> **What is expected**: Each entry has to be given again in its exact wording, and no picture may appear in the result.
- Opening Delimiter -
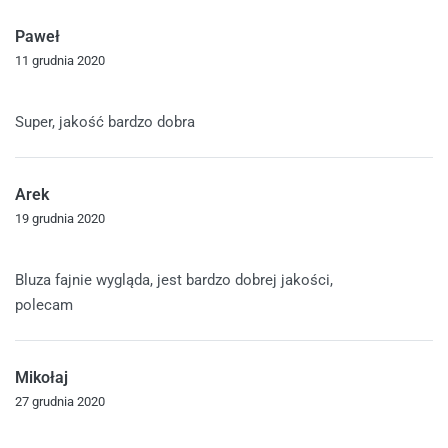
Paweł
11 grudnia 2020
Oceniono
5
na 5
Super, jakość bardzo dobra
Arek
19 grudnia 2020
Oceniono
5
na 5
Bluza fajnie wygląda, jest bardzo dobrej jakości,
polecam
Mikołaj
27 grudnia 2020
Oceniono
5
na 5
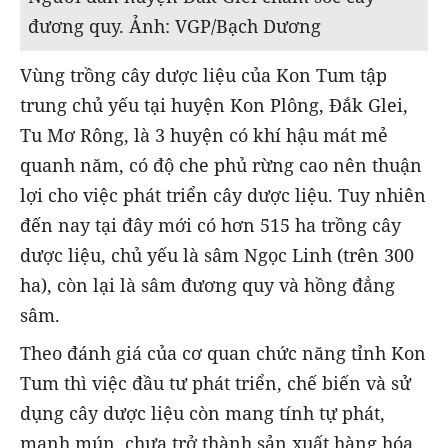
đương quy. Ảnh: VGP/Bạch Dương
Vùng trồng cây dược liệu của Kon Tum tập
trung chủ yếu tại huyện Kon Plông, Đắk Glei,
Tu Mơ Rông, là 3 huyện có khí hậu mát mẻ
quanh năm, có độ che phủ rừng cao nên thuận
lợi cho việc phát triển cây dược liệu. Tuy nhiên
đến nay tại đây mới có hơn 515 ha trồng cây
dược liệu, chủ yếu là sâm Ngọc Linh (trên 300
ha), còn lại là sâm đương quy và hồng đẳng
sâm.
Theo đánh giá của cơ quan chức năng tỉnh Kon
Tum thì việc đầu tư phát triển, chế biến và sử
dụng cây dược liệu còn mang tính tự phát,
manh mún, chưa trở thành sản xuất hàng hóa.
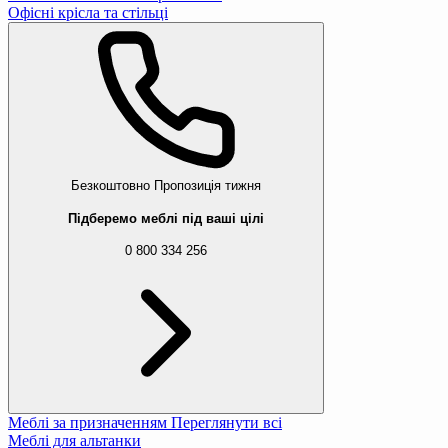
Офісні крісла та стільці
Безкоштовно
Пропозиція тижня
Підберемо меблі під ваші цілі
0 800 334 256
Меблі за призначенням
Переглянути всі
Меблі для альтанки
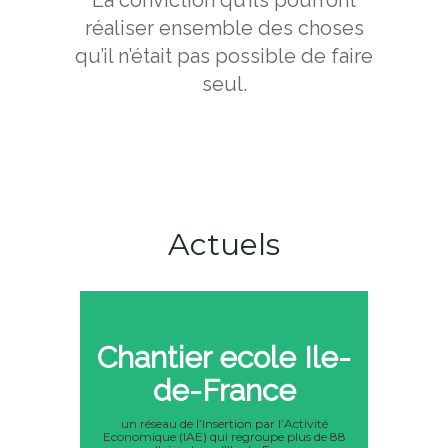
réaliser ensemble des choses
qu’il n’était pas possible de faire
seul.
Actuels
Chantier ecole Ile-
de-France
un réseau de l’Insertion par l’Activité
Economique (IAE) qui regroupe plus de 88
- Closing Delimiter -
> **Response for this exercise**:
Paweł
11 grudnia 2020
Oceniono
5
na 5
Super, jakość bardzo dobra
Arek
19 grudnia 2020
Oceniono
5
na 5
Bluza fajnie wygląda, jest bardzo dobrej jakości,
polecam
Mikołaj
27 grudnia 2020
Oceniono
5
na 5
đương quy. Ảnh: VGP/Bạch Dương
Vùng trồng cây dược liệu của Kon Tum tập
trung chủ yếu tại huyện Kon Plông, Đắk Glei,
Tu Mơ Rông, là 3 huyện có khí hậu mát mẻ
quanh năm, có độ che phủ rừng cao nên thuận
lợi cho việc phát triển cây dược liệu. Tuy nhiên
đến nay tại đây mới có hơn 515 ha trồng cây
dược liệu, chủ yếu là sâm Ngọc Linh (trên 300
ha), còn lại là sâm đương quy và hồng đẳng
sâm.
Theo đánh giá của cơ quan chức năng tỉnh Kon
Tum thì việc đầu tư phát triển, chế biến và sử
dụng cây dược liệu còn mang tính tự phát,
manh mún, chưa trở thành sản xuất hàng hóa.
Офісні крісла та стільці
Безкоштовно
Пропозиція тижня
Підберемо меблі під ваші цілі
0 800 334 256
Меблі за призначенням
Переглянути всі
Меблі для альтанки
réaliser ensemble des choses
qu’il n’était pas possible de faire
seul.
Actuels
Chantier ecole Ile-
de-France
un réseau de l’Insertion par l’Activité
Economique (IAE) qui regroupe plus de 88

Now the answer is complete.